New Year's Resolutions #455
January 05, 2018
Happy New Year! Science for the People is ringing in the new year with a hard look at new year's resolutions. A lot of these involve long term goals, and forming new habits. But how do we stick with them? We'll speak with Charles DuHigg, author of the the book "The Power of Habit: Why We Do What We Do in Life and Business", to find out. Then we'll talk with behavioral scientist Ayelet Fishbach about what she's learned from studying the stick-to-it-iveness of students.
- Immediate Rewards Predict Adherence to Long-Term Goals, paper from Kaitlin Woolley and Ayelet Fishbach
- Charles DuHigg
- Ayelet Fishbach
Charles DuHigg is the author of "The Power of Habit: Why We Do What We Do in Life and Business", about the science of habit formation in our lives, companies and societies, and "Smarter Faster Better: The Transformative Power of Real Productivity", about the science of productivity. He worked at the New York Times between 2006 and 2011, writing such series as "The iEconomy" which focused on Apple and won a Pulitzer prize for explanatory reporting in 2013. Before that, he contributed to other series, including "Golden Opportunities", "The Reckoning", and "Toxic Waters".
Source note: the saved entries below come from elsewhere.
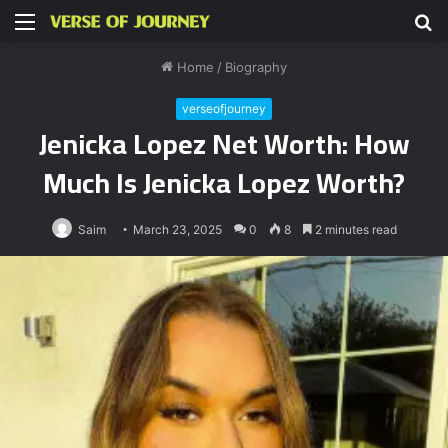
Menu
S
fo
Home
/
Biography
verseofjourney
Jenicka Lopez Net Worth: How
Much Is Jenicka Lopez Worth?
Saim
March 23, 2025
0
8
2 minutes read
Ayelet Fishbach is a professor of behavioral sciences and marketing at the University of Chicago Booth School of Business. A primary focus of her research is on the processes of self-control. She is interested in how people protect their long-term goals from the influence of short-term motives or temptations. Her research assumes that when short-term motives threaten the attainment of long-term goals, people proactively employ self-control strategies designed to offset the influence of short-term motives on their behavior. Self-control is often an intentional process of committing to long-term goals and eliminating tempting alternatives. However, self-control may also be an unconscious process. Her research explores some of these deliberative and implicit self-control processes.